Salaires en France : êtes-vous bien payé ? Les chiffres 2024 révèlent des écarts surprenants et l'impact sur l'équité salariale
En 2024, le salaire médian en France atteint 2 190 €, révélant des écarts significatifs entre secteurs. Comment ces chiffres influencent-ils la perception de l'équité salariale ?

Êtes-vous bien payé ou juste dans la moyenne, et qu’est-ce que cela dit de l’égalité de traitement au travail en France ? Entre indicateurs officiels, ressentis et nouvelles règles qui arrivent, le débat sur l’“équité salariale” s’invite dans les conversations, au bureau comme à la maison.
Derniers chiffres de l’Insee, comparateurs en ligne et réformes sur les compléments de rémunération dessinent une photographie précise des salaires, mais pas toujours simple à lire. Où se situe votre rémunération, et comment la juger de façon objective ? Des repères clairs.
Salaire médian en France 2024 et salaire moyen, les repères
En 2024, dans le secteur privé et à équivalent temps plein, le salaire médian atteint 2 190 € nets mensuels, quand le salaire moyen se situe à 2 733 € nets, d’après l’Insee relayé par TF1 Info. La moitié des salariés gagne donc 2 190 € ou moins, l’autre moitié davantage. L’échelle s’étire nettement : les 10 % les moins rémunérés perçoivent 1 492 € nets, quand les 10 % les mieux payés dépassent 4 334 € nets.
Les écarts tiennent aussi aux secteurs. L’industrie affiche 3 021 € nets en moyenne, les services 2 705 €, la construction 2 411 €. Les rémunérations grimpent dans les services financiers et dans l’information et communication, tandis que l’hébergement et restauration tourne autour de 1 979 €. En “euros constants”, le salaire net moyen se redresse de 0,8 % en 2024 après un recul de 1,0 % en 2023, effet du reflux de l’inflation.
Équité salariale, perception et écarts de rémunération
Au-delà des moyennes, l’équité salariale se mesure aussi aux écarts. En 2024, les femmes gagnent en moyenne 13,0 % de moins que les hommes à équivalent temps plein, un écart en léger recul de 0,3 point sur un an, selon l’Insee. Pour se situer concrètement, l’Observatoire des inégalités rappelle que dans le privé, un quart des salariés touche moins de 1 750 € nets par mois à temps plein ; à 3 000 €, on entre dans le quart supérieur, et autour de 4 350 €, on rejoint le top 10 % des hauts salaires.
Le ressenti compte aussi. Le baromètre de la précarité évoqué par la presse indique qu’en France, environ un habitant sur cinq se dit en situation précaire, avec des fins de mois difficiles. D’où l’intérêt des outils de positionnement par revenus et des repères par déciles pour objectiver la discussion en entreprise comme dans les négociations individuelles.
SMIC 2026 et avantages salariés, quelles perspectives ?
Le salaire minimum suit une mécanique automatique liée à l’inflation et à l’évolution du salaire horaire des ouvriers et employés. Avec le reflux des prix observé, aucune revalorisation n’est attendue avant le 1er janvier 2026. L’augmentation envisagée se situerait entre 1,2 % et 1,4 % au 1er janvier 2026, soit environ 21 € bruts par mois, pour un SMIC brut approchant 1 823,42 € contre 1 801,80 € aujourd’hui, ce qui laisserait une dizaine d’euros sur le net. Près de deux millions de salariés sont concernés.

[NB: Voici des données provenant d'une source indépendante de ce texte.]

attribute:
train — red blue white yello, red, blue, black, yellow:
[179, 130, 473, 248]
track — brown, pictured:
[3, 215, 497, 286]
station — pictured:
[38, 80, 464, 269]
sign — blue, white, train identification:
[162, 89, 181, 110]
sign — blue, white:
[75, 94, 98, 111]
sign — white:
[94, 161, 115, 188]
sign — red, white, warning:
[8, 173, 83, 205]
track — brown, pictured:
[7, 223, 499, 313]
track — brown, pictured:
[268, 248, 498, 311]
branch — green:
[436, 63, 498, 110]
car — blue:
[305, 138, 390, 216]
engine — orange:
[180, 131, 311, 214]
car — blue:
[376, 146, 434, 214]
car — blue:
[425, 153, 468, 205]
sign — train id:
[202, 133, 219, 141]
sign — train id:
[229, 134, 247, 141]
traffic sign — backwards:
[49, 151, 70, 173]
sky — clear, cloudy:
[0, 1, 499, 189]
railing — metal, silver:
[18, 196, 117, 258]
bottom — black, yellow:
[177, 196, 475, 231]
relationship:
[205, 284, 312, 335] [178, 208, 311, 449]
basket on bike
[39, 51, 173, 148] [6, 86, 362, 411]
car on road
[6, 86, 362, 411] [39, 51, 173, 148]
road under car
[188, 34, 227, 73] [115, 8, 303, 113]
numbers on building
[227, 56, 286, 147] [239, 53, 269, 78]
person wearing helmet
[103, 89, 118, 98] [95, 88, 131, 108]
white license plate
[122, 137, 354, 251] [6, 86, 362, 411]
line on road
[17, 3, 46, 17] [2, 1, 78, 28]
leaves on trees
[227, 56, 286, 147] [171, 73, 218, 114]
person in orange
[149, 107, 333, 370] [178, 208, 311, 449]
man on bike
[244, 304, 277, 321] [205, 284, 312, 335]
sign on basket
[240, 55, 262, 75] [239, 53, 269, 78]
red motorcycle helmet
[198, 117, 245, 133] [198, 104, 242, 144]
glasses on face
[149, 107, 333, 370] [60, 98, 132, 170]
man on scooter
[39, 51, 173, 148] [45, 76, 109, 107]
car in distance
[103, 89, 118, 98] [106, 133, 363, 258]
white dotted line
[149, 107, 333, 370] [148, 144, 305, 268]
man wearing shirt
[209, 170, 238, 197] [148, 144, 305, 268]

Autre sujet qui pèse sur la perception d’équité, la fiscalité des compléments de rémunération. Le projet de loi de financement de la Sécurité sociale pour 2026 prévoit une contribution patronale de 8 % sur les titres-restaurant, chèques vacances et avantages financés par les CSE, pour un rendement estimé proche d’un milliard d’euros et l’objectif de ramener le déficit public à 4,7 % du PIB en 2026 contre 5,4 % actuellement. « On demande un effort à tout le monde », a déclaré Roland Lescure sur RTL, selon BFMTV. Le gouvernement met en avant la forte progression de la valeur de ces titres entre 2018 et 2023, bien plus rapide que celle des salaires de base, et une équité contributive jugée plus favorable aux hauts revenus. Les entreprises pourraient, de leur côté, arbitrer entre ces avantages et des hausses de fixe, le nouveau taux de 8 % restant présenté comme le plus faible des forfaits sociaux. Plutot un test grandeur nature sur la façon dont les salariés jugeront la “justesse” de leur rémunération globale.